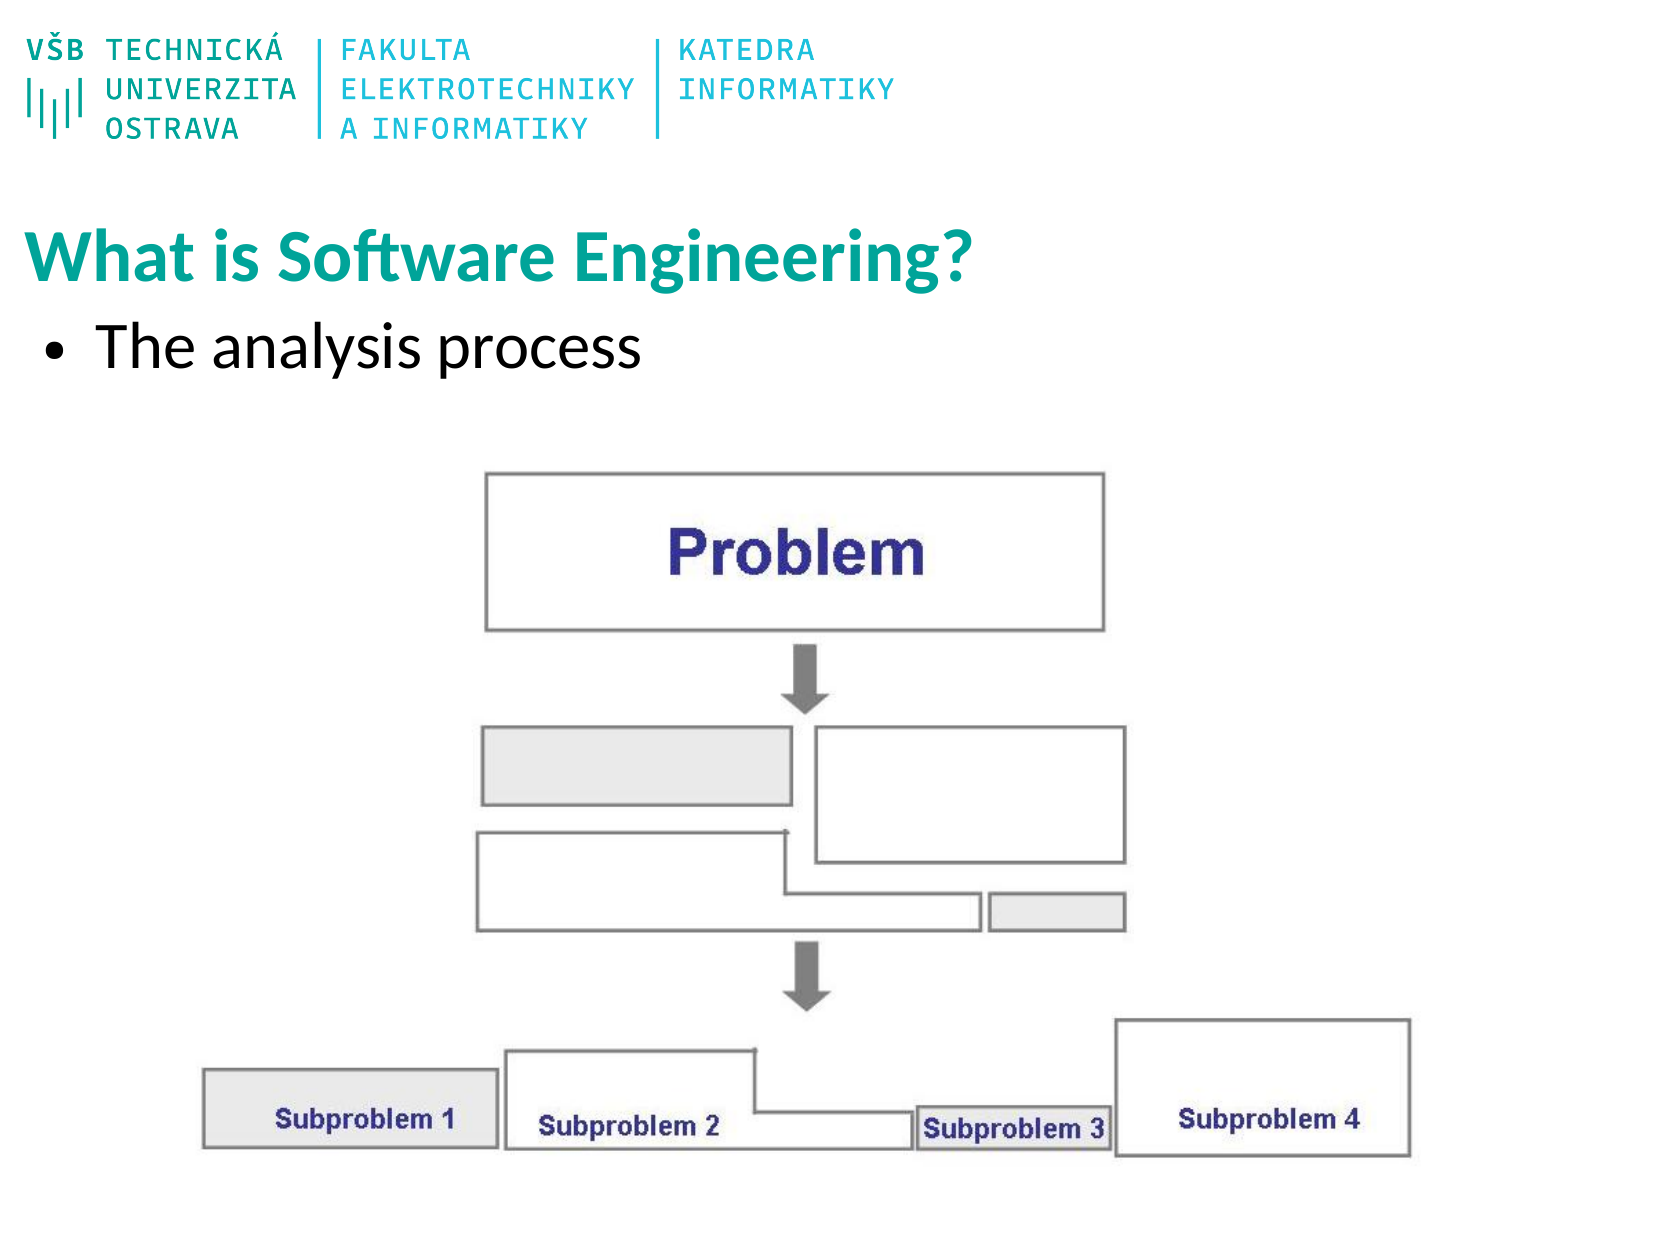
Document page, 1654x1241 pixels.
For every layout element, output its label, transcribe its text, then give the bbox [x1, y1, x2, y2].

list The analysis process [24, 318, 1629, 1146]
picture [26, 31, 894, 139]
picture [141, 448, 1465, 1184]
title What is Software Engineering? [24, 169, 1629, 301]
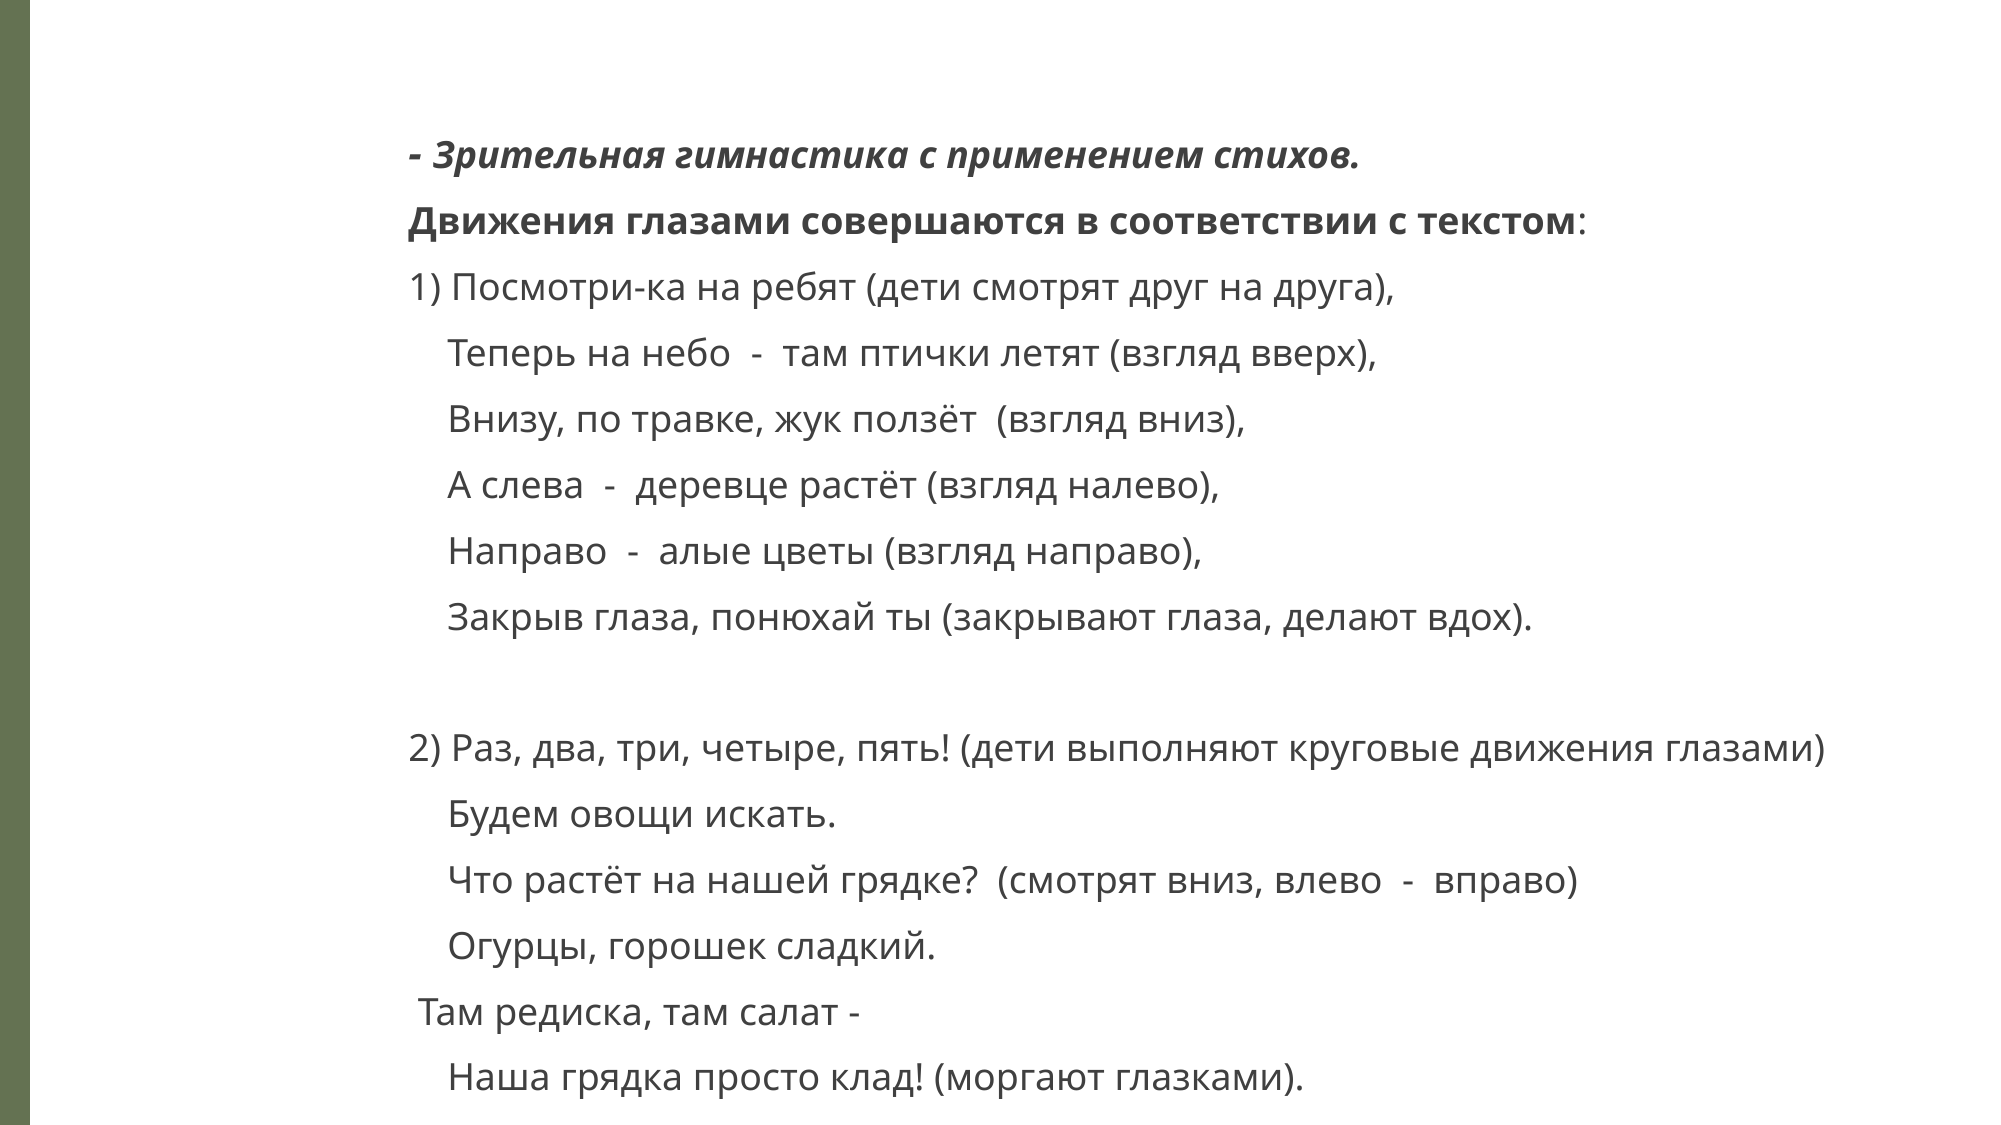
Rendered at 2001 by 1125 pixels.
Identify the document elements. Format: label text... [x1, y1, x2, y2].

list - Зрительная гимнастика с применением стихов. Движения глазами совершаются в соответствии с текстом: 1) Посмотри-ка на ребят (дети смотрят друг на друга), Теперь на небо - там птички летят (взгляд вверх), Внизу, по травке, жук ползёт (взгляд вниз), А слева - деревце растёт (взгляд налево), Направо - алые цветы (взгляд направо), Закрыв глаза, понюхай ты (закрывают глаза, делают вдох). 2) Раз, два, три, четыре, пять! (дети выполняют круговые движения глазами) Будем овощи искать. Что растёт на нашей грядке? (смотрят вниз, влево - вправо) Огурцы, горошек сладкий. Там редиска, там салат - Наша грядка просто клад! (моргают глазками). [393, 111, 1856, 1095]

_SET EXERCISE_
Pick out each line of the records that contains the string "pixels", treating uppercase and lowercase as different.

_SOLUTION FOR THIS TASK_
Document page, 1654x1241 pixels.
Rendered at 2001 by 1125 pixels.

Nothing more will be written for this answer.